The Eighth Air Force’s 1st Bomb Division stood down on Christmas Day; the 2nd and 3rd Divisions targeted communications centers and rail bridges west of the Rhine. The I. Jagdkorps fighters did not fly. II. Jagdkorps attempted to assemble a battle formation comprising the Stab and three Gruppen of JG 1, plus IV.(Sturm)/JG 3—all of them experienced RLV units—to oppose the bombers. The Gefechtsverband could not be formed. Every Gruppe but one was broken up by the P-51 escorts; I./JG 1 reached the 2nd Bomb Division stream unmolested, downed three 389th Bomb Group B-24s, and returned to Twente short only three Fw 190s, all of whose pilots survived. IV.(Sturm)/JG 3 apparently shot down a single 467th Group B-24, but was punished badly by 479th Group Mustangs, losing eight Fw 190s and seven pilots. Again most of the day’s aerial activity was over the Bulge, on tactical missions; II. Jagdkorps lost a total of 49 pilots KIA and 13 WIA.

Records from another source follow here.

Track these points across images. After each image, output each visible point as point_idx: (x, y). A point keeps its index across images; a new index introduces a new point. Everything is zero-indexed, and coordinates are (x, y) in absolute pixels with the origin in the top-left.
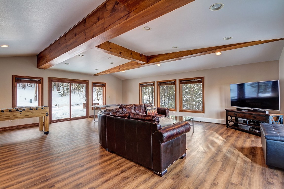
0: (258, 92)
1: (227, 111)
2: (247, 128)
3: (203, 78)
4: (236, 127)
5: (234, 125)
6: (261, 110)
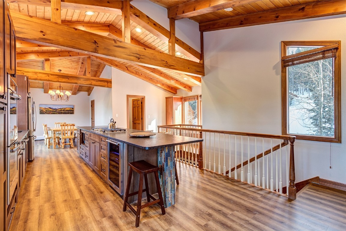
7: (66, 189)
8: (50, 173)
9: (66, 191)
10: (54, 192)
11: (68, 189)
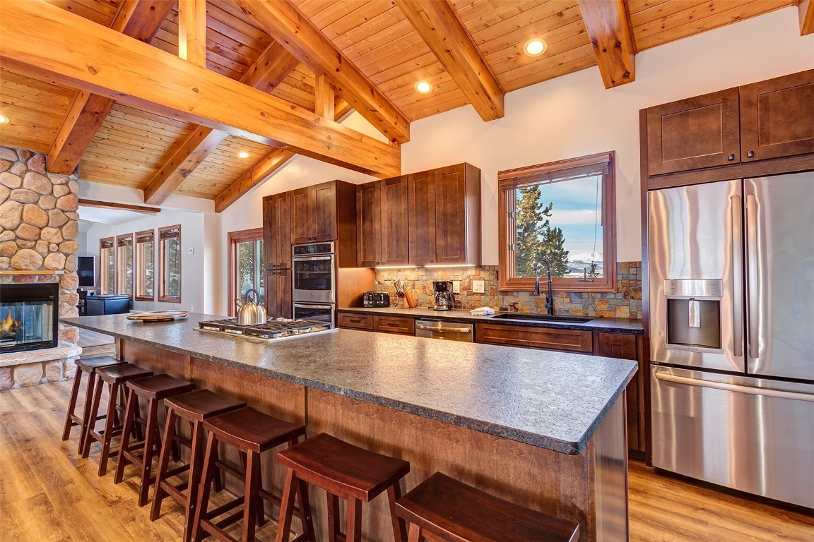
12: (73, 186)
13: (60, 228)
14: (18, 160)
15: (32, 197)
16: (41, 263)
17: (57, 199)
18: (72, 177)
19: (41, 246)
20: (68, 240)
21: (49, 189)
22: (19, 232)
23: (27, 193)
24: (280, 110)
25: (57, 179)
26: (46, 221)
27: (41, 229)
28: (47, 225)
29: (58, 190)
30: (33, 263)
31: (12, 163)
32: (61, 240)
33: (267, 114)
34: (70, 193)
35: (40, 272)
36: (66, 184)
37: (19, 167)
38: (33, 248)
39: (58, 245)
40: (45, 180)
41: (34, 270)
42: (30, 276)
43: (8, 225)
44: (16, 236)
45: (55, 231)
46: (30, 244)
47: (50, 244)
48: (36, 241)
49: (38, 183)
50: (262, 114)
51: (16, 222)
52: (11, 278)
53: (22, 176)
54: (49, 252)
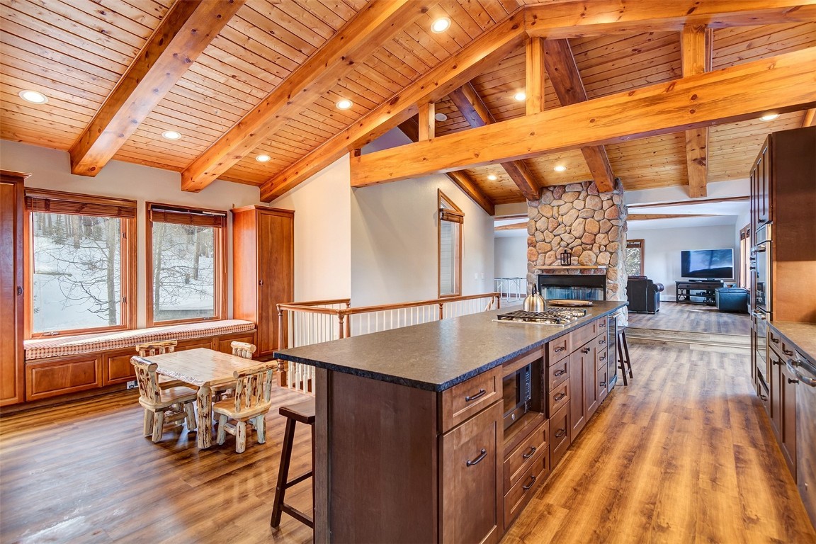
0: (711, 263)
1: (678, 283)
2: (702, 299)
3: (642, 241)
4: (687, 301)
5: (686, 299)
6: (716, 279)
7: (675, 433)
8: (704, 513)
9: (679, 431)
10: (701, 439)
11: (671, 433)
12: (616, 200)
13: (607, 233)
14: (583, 190)
15: (590, 214)
16: (595, 260)
17: (605, 211)
18: (615, 192)
19: (596, 249)
20: (613, 242)
21: (600, 205)
22: (583, 240)
23: (587, 211)
24: (613, 106)
25: (604, 197)
26: (598, 229)
27: (595, 235)
28: (599, 233)
29: (606, 205)
30: (590, 260)
31: (580, 192)
32: (607, 242)
33: (597, 118)
34: (613, 205)
35: (595, 267)
36: (611, 199)
37: (583, 194)
38: (591, 249)
39: (605, 246)
40: (597, 199)
41: (591, 266)
42: (589, 269)
43: (577, 236)
44: (582, 242)
45: (603, 235)
46: (589, 247)
47: (600, 245)
48: (592, 244)
49: (594, 203)
50: (592, 121)
51: (581, 233)
52: (579, 271)
53: (584, 200)
54: (600, 252)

Whenever possible for the next five days, the Eighth Air Force bombers attacked German communications targets and rail yards behind the Ardennes battlefront, taking off for some missions through freezing rain. I. Jagdkorps was not ordered to intercept the heavies until the 31st, when, with the ground situation stabilized, the Eighth Air Force returned to its strategic campaign, sending 2,100 fighters and bombers to a variety of targets, including the Hamburg-Harburg refineries and the Misburg hydrogenation plant. JG 300 and JG 301 scrambled in full force against the 3rd Bomb Division, which was making the deepest penetration. Both Geschwader succeeded in finding small openings in the escort screen. The “Bloody 100th” Group was scourged once again, losing seven B-17s to the fighters, three to collision, two to Flak, and one to an internal fire. The 452nd Bomb Group was also hit by the Focke-Wulfs, and lost five B-17s. The P-51s then arrived to inflict typical punishment on the German fighters, which lost 24 KIA and 10 WIA on the mission.

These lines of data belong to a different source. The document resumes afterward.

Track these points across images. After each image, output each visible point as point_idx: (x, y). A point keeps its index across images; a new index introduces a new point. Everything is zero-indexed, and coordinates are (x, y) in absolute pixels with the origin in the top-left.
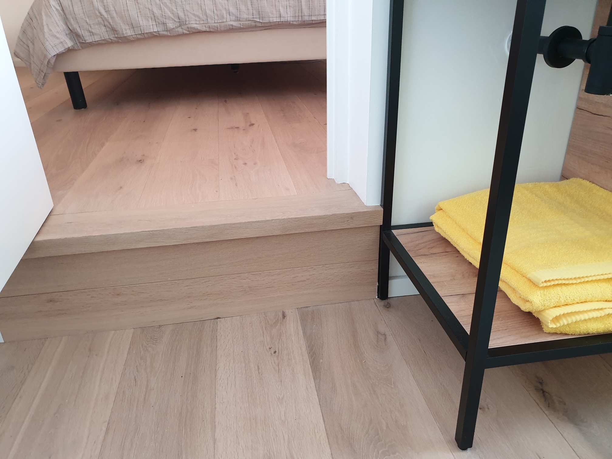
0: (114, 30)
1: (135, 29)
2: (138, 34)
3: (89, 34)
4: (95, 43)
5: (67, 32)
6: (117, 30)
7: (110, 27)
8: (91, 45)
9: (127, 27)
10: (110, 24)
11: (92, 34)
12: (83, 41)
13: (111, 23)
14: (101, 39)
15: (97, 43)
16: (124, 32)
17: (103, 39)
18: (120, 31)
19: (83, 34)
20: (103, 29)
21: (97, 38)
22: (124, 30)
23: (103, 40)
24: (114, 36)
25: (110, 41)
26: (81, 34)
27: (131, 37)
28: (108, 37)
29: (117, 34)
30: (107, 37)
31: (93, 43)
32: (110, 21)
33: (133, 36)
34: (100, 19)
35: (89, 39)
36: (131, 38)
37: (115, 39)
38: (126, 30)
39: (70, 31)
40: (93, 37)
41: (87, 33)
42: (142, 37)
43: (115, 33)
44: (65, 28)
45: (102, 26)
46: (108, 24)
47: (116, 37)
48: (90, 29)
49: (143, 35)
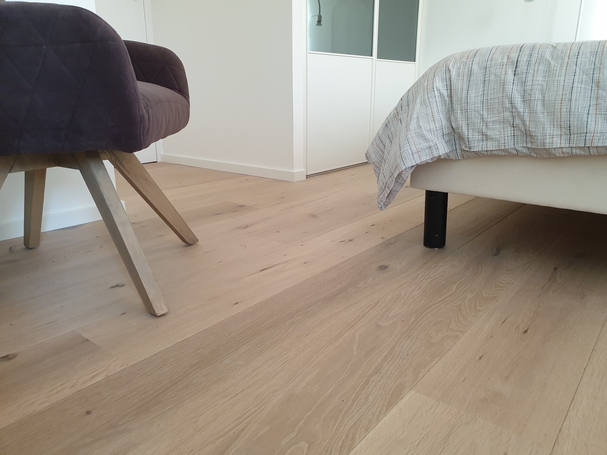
0: (527, 135)
1: (572, 136)
2: (576, 147)
3: (480, 137)
4: (486, 153)
5: (446, 131)
6: (533, 134)
7: (523, 129)
8: (479, 155)
9: (557, 132)
10: (524, 124)
11: (486, 137)
12: (466, 147)
13: (528, 123)
14: (498, 149)
15: (489, 153)
16: (547, 141)
17: (503, 148)
18: (540, 138)
19: (469, 137)
20: (509, 131)
21: (491, 146)
22: (548, 137)
23: (501, 149)
24: (525, 145)
25: (514, 152)
26: (467, 137)
27: (560, 150)
28: (513, 146)
29: (532, 142)
30: (510, 145)
31: (483, 152)
32: (527, 119)
33: (564, 150)
34: (507, 114)
35: (477, 146)
36: (558, 153)
37: (525, 151)
38: (553, 138)
39: (450, 130)
40: (485, 143)
41: (477, 137)
42: (583, 153)
43: (529, 139)
44: (444, 124)
45: (508, 125)
46: (520, 122)
47: (528, 148)
48: (484, 130)
49: (586, 149)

The following table shows the strength of I. Jagdkorps (containing the RLV fighters) and II. Jagdkorps (containing the western front tactical fighters) at the end of the last two quarters of 1944. These totals include some units that were rebuilding and not operational. These were intended to be activated for Galland’s Big Blow against the Eighth Air Force, but most were instead ordered to II. Jagdkorps for the Ardennes battle.

The German winter offensive had stalled, and on the 31st the top priority missions for all of the II. Jagdkorps fighters were within the Bulge. They had flown a few offensive ground-support missions over the Ardennes to aid the leading armor units and the fighting around Bastogne, but their most valuable service was on anti-Jabo patrols, searching for the deadly Allied fighter-bombers. This was very dangerous work, because once the Allied fighters dropped their ordnance they were equal in performance to the German fighters, and nearly always outnumbered them. During December 16–31, II. Jagdkorps lost 400 pilots killed or missing. Despite these losses and the stagnant ground situation, the II. Jagdkorps unit commanders received coded radio messages on the afternoon of the 31st announcing that Operation Bodenplatte would be carried out on the next day and authorizing the briefing of the pilots. The coded attack time came through later. The targeted airfields would be all be hit at 0920 hours. Although it no longer made any military sense, General Peltz had gotten his wish, and 34 Jagdgruppen—the largest force of German fighters ever to take to the air—would take off at dawn on a mission which would seal the fate of the German fighter force.